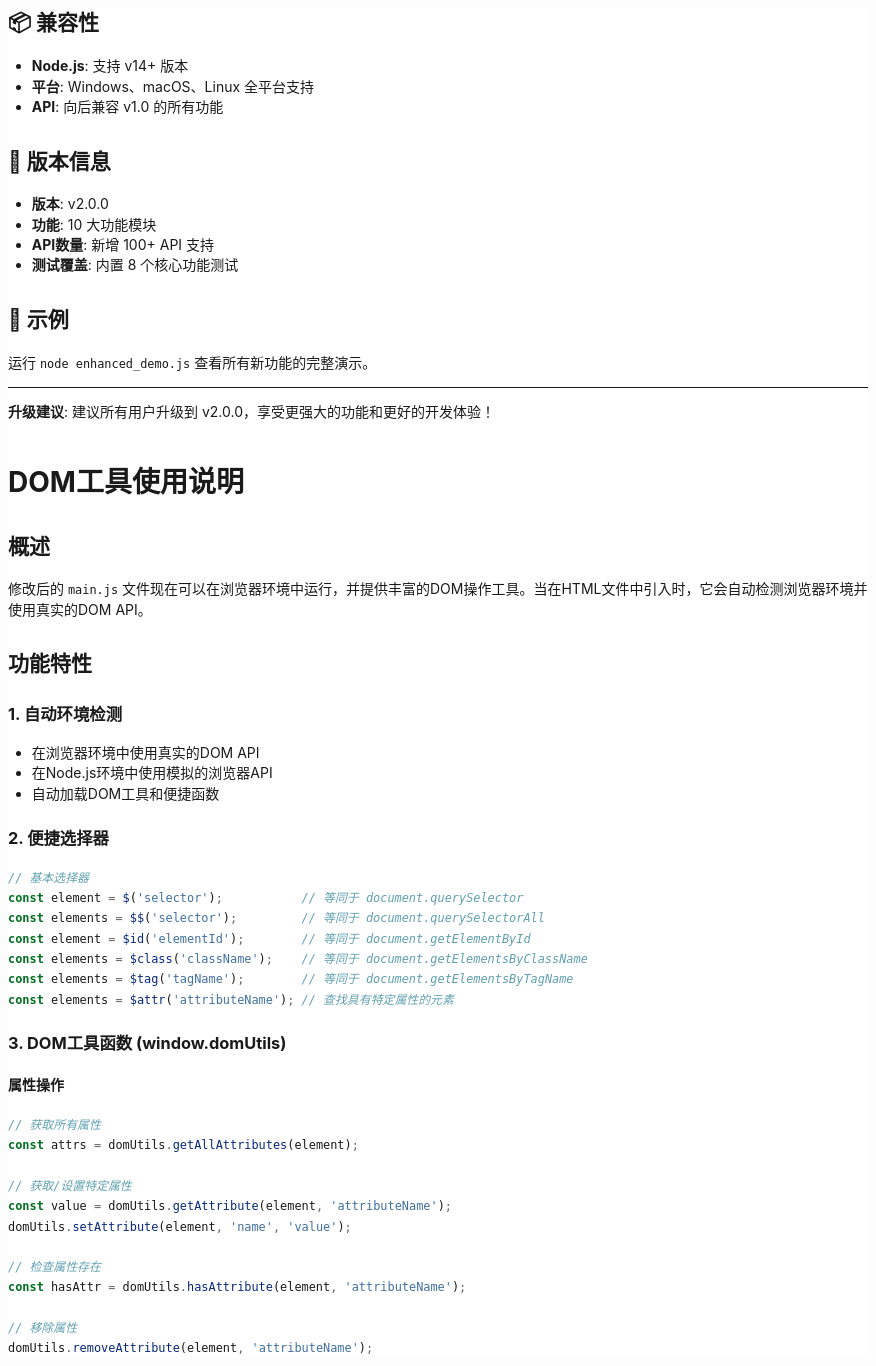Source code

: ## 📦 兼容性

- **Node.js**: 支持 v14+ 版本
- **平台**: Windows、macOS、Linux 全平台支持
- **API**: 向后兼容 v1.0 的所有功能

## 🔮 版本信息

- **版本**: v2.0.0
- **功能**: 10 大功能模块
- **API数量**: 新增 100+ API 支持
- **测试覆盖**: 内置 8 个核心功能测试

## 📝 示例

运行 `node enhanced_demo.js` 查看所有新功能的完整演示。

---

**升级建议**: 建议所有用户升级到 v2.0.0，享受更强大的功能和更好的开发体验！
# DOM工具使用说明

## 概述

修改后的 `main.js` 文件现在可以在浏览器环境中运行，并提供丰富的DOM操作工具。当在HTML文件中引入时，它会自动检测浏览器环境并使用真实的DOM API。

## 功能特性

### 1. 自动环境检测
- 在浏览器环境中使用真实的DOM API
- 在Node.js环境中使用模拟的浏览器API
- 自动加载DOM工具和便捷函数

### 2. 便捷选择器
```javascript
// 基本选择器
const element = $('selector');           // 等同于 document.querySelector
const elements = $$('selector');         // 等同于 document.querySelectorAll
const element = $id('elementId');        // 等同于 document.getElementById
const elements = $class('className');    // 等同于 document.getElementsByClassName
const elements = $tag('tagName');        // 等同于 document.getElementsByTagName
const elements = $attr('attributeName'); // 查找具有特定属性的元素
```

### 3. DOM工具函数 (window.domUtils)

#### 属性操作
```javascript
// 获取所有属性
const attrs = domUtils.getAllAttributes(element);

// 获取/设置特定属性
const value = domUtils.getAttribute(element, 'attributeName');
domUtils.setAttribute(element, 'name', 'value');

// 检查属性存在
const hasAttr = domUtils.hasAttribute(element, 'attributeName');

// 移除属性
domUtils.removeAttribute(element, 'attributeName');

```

---

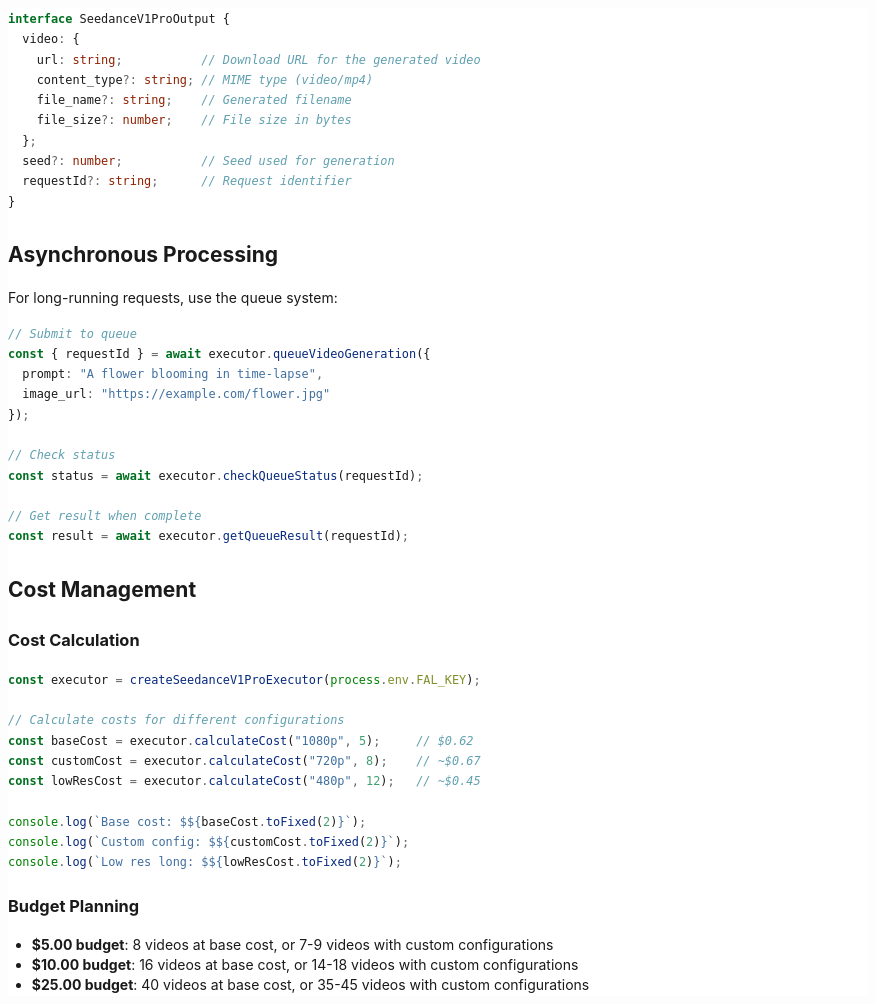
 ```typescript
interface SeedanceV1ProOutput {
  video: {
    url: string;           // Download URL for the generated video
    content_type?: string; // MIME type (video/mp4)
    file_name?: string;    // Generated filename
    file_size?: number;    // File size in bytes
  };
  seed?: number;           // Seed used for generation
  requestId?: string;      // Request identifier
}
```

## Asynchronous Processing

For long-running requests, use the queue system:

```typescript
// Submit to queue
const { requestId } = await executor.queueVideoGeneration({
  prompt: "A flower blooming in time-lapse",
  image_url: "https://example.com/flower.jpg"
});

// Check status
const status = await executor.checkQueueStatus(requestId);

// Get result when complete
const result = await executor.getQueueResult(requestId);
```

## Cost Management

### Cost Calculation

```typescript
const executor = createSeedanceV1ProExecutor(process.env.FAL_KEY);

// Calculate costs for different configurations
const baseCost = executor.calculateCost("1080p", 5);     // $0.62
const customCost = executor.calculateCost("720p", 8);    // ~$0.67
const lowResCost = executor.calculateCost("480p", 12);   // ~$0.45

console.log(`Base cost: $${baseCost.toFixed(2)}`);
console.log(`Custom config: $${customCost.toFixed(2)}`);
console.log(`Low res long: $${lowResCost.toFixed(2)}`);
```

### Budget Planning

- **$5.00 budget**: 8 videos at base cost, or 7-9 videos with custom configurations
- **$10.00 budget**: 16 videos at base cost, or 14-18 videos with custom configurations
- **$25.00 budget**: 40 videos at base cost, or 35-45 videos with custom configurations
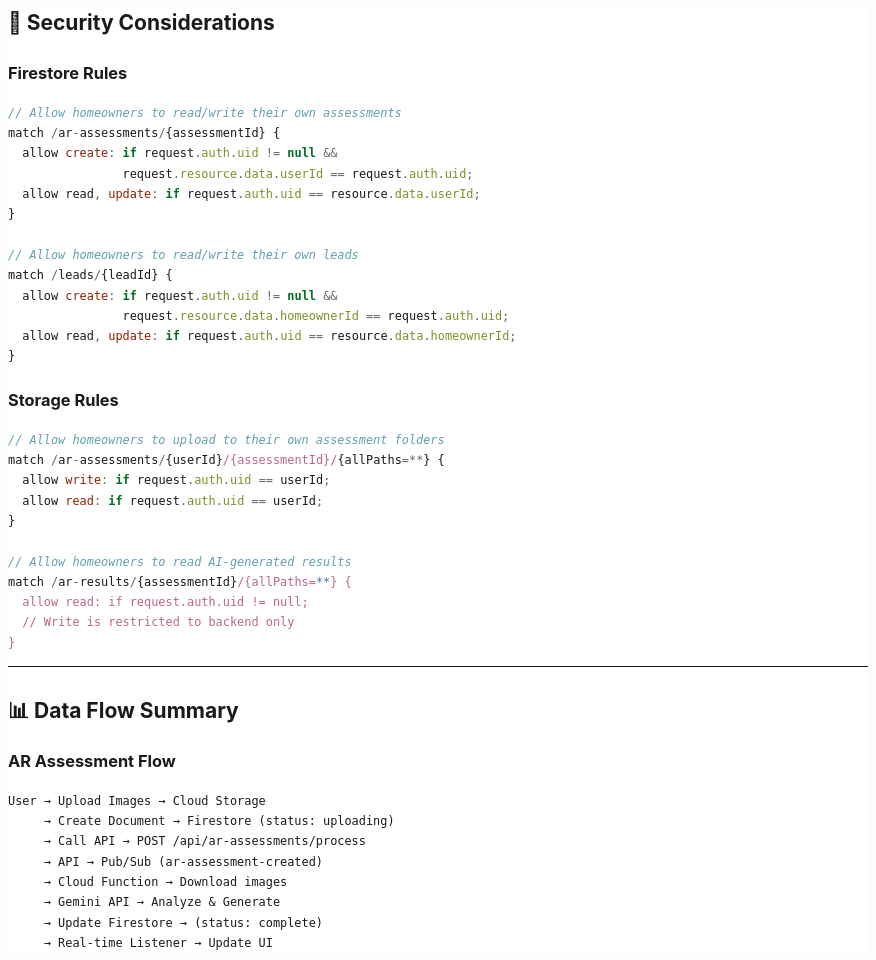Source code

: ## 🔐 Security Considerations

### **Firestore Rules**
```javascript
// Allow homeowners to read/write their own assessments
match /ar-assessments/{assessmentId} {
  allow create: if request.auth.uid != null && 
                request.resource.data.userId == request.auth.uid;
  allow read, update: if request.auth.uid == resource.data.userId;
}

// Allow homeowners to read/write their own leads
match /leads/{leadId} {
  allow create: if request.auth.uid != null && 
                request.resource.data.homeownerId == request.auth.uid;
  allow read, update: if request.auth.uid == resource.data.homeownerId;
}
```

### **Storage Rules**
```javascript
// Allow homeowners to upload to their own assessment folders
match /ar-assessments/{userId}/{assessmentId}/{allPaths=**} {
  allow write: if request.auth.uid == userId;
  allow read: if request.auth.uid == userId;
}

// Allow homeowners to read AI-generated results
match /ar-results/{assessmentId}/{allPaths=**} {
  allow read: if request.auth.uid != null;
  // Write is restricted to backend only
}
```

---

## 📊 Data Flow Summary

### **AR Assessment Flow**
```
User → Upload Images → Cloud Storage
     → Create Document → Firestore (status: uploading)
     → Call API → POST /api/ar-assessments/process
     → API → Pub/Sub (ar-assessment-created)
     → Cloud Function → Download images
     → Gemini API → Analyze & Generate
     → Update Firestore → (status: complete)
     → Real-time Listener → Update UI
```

Work item ::
Determine how many lines of the records hold the word "string", giving only that number.

Response area ::
4